• [AIM OF THE TASK] Print exactly the lines below between the line holding "image of normal" and the line holding "expression by immunohistochemistry", inclusive, and nothing more.
*** Block opens ***
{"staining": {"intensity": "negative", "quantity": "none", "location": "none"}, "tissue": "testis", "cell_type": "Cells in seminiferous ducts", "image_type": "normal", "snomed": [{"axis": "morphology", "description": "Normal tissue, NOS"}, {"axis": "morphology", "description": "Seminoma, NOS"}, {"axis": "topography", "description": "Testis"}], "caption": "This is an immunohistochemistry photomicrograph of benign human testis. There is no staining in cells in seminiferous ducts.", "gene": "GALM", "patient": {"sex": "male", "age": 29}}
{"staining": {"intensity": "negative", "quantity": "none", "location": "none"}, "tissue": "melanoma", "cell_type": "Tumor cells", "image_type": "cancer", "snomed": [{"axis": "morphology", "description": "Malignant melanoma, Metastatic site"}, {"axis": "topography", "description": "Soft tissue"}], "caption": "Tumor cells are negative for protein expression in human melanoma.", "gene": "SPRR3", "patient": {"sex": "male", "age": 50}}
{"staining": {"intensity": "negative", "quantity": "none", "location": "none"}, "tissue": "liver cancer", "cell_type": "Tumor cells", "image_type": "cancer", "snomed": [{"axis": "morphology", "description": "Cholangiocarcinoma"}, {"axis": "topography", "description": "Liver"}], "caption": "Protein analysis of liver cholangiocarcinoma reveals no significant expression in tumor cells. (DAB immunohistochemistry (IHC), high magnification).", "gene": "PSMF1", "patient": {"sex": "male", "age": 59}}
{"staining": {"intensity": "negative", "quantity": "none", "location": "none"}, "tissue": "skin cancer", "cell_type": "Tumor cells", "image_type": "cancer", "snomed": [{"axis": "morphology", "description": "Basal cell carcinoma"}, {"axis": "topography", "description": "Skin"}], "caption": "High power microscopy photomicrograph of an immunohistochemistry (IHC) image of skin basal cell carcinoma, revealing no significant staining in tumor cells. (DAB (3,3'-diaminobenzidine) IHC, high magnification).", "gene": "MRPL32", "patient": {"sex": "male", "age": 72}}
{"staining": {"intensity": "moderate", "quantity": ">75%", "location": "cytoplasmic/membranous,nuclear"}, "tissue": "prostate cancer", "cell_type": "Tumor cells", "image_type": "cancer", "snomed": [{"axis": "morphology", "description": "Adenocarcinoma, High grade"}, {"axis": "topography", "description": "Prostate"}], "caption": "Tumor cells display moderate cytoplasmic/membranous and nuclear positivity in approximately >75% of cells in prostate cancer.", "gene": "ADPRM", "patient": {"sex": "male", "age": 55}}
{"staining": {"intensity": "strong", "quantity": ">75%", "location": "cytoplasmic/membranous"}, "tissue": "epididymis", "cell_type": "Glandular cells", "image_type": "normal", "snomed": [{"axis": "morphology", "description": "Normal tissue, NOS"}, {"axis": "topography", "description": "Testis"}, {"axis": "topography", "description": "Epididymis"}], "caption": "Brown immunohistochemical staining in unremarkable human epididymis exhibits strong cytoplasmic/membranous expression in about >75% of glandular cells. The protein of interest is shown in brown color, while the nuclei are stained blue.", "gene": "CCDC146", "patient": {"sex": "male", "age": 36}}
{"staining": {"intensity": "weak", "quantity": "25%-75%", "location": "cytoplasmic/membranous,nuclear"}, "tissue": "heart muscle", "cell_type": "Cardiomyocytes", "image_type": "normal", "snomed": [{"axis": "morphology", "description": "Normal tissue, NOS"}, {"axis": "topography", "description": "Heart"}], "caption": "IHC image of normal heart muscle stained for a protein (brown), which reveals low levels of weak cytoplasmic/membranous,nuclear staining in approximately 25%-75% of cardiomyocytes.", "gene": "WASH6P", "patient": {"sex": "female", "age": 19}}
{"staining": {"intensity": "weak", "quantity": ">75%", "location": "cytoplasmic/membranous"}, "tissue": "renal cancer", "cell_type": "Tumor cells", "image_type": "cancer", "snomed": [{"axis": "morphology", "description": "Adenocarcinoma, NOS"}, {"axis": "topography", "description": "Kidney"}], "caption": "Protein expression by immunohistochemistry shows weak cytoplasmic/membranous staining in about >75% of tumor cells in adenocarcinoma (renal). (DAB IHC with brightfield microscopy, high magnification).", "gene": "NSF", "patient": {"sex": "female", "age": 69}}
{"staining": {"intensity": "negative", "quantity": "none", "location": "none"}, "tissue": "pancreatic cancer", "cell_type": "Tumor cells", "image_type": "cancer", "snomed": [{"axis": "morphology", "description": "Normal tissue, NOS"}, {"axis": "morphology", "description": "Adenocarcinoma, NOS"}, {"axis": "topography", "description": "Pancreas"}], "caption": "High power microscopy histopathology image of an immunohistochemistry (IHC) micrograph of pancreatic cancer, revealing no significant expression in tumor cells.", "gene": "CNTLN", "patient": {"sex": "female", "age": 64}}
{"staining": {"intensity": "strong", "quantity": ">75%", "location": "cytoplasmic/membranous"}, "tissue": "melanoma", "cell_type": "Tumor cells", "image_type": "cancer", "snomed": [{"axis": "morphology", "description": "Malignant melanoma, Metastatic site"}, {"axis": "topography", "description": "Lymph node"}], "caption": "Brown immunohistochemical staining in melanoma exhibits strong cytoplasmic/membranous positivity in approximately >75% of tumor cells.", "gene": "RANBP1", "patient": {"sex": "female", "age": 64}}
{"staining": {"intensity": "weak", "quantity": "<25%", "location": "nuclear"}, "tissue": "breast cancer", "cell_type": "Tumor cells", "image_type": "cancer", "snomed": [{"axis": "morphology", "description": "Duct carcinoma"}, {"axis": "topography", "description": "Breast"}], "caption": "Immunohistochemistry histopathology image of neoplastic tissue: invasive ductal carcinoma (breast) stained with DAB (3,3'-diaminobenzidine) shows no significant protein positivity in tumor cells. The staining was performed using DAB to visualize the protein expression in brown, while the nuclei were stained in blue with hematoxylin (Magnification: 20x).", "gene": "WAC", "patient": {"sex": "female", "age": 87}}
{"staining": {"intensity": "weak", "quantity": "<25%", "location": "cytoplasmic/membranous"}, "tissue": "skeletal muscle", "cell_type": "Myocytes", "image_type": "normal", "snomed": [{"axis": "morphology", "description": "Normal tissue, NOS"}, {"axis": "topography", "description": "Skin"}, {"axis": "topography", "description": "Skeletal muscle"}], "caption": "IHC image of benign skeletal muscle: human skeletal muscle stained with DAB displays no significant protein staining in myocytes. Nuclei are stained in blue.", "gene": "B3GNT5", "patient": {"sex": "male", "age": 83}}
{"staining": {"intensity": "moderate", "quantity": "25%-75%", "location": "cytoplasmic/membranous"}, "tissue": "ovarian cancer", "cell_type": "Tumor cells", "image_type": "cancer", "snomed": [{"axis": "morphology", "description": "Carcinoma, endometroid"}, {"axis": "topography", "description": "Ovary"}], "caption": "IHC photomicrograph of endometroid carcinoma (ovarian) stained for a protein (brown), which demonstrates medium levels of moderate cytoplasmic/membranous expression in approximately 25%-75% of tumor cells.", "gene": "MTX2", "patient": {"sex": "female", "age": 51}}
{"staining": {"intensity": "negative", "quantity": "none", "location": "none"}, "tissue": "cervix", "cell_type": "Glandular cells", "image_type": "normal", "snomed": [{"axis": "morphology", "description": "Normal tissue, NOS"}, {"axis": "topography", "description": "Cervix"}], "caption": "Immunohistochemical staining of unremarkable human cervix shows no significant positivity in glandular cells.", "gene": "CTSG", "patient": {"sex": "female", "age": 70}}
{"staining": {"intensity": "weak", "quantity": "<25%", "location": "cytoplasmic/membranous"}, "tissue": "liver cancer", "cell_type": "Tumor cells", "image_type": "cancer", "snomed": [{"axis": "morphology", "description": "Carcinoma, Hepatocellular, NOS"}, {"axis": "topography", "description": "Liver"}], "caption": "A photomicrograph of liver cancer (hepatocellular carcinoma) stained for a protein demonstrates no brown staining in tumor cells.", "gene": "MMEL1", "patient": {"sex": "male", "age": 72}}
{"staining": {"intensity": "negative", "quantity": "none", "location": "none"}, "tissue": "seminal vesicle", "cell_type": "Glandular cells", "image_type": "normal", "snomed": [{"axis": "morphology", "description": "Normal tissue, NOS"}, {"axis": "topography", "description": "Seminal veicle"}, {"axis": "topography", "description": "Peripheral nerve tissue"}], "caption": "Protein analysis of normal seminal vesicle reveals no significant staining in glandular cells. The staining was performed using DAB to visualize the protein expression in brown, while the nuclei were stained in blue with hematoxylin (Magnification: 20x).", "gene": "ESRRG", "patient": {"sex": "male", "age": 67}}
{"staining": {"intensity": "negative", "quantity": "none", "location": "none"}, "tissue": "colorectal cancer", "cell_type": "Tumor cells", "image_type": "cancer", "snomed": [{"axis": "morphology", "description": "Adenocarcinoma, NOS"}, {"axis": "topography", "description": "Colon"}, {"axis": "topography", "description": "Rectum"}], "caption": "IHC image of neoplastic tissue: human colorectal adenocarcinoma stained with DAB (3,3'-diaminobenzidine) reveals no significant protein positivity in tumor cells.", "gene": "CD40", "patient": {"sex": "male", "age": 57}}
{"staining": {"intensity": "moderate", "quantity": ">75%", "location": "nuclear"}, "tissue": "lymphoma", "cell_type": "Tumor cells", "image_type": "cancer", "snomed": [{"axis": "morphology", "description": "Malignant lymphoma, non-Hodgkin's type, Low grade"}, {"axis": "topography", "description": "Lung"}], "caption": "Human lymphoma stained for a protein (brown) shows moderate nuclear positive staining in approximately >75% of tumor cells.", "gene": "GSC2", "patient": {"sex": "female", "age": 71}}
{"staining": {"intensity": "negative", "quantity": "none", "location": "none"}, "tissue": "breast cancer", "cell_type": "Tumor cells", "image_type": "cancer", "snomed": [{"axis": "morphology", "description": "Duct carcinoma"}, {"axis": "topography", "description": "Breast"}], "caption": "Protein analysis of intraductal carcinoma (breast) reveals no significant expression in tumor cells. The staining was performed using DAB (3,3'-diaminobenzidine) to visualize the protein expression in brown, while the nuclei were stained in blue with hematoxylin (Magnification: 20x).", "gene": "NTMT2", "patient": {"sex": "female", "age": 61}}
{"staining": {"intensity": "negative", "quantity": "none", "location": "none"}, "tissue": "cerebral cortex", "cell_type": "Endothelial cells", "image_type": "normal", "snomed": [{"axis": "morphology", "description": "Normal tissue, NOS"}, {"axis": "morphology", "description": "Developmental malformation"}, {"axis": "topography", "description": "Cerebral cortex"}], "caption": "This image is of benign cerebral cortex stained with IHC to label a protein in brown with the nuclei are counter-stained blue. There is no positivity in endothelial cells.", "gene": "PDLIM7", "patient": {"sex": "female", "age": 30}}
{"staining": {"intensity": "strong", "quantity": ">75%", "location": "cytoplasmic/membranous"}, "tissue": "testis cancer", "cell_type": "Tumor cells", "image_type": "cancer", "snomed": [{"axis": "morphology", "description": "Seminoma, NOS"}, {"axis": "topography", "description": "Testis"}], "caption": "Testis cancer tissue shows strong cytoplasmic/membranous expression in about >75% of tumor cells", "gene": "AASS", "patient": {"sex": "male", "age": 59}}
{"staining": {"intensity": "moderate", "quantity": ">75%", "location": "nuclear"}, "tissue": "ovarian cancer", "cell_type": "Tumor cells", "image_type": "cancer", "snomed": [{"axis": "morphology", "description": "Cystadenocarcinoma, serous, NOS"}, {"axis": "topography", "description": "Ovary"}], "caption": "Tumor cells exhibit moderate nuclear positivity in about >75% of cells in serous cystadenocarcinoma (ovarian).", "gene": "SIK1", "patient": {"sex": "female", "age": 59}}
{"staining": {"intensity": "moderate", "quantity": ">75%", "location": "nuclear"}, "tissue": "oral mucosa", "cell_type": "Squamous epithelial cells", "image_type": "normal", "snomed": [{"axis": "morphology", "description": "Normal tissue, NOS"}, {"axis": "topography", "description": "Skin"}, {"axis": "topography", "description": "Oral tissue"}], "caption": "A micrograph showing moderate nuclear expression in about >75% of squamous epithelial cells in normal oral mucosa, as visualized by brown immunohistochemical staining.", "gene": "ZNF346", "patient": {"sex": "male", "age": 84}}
*** Block closes ***
• [ANSWER TO THE EXERCISE]
{"staining": {"intensity": "weak", "quantity": "25%-75%", "location": "cytoplasmic/membranous,nuclear"}, "tissue": "heart muscle", "cell_type": "Cardiomyocytes", "image_type": "normal", "snomed": [{"axis": "morphology", "description": "Normal tissue, NOS"}, {"axis": "topography", "description": "Heart"}], "caption": "IHC image of normal heart muscle stained for a protein (brown), which reveals low levels of weak cytoplasmic/membranous,nuclear staining in approximately 25%-75% of cardiomyocytes.", "gene": "WASH6P", "patient": {"sex": "female", "age": 19}}
{"staining": {"intensity": "weak", "quantity": ">75%", "location": "cytoplasmic/membranous"}, "tissue": "renal cancer", "cell_type": "Tumor cells", "image_type": "cancer", "snomed": [{"axis": "morphology", "description": "Adenocarcinoma, NOS"}, {"axis": "topography", "description": "Kidney"}], "caption": "Protein expression by immunohistochemistry shows weak cytoplasmic/membranous staining in about >75% of tumor cells in adenocarcinoma (renal). (DAB IHC with brightfield microscopy, high magnification).", "gene": "NSF", "patient": {"sex": "female", "age": 69}}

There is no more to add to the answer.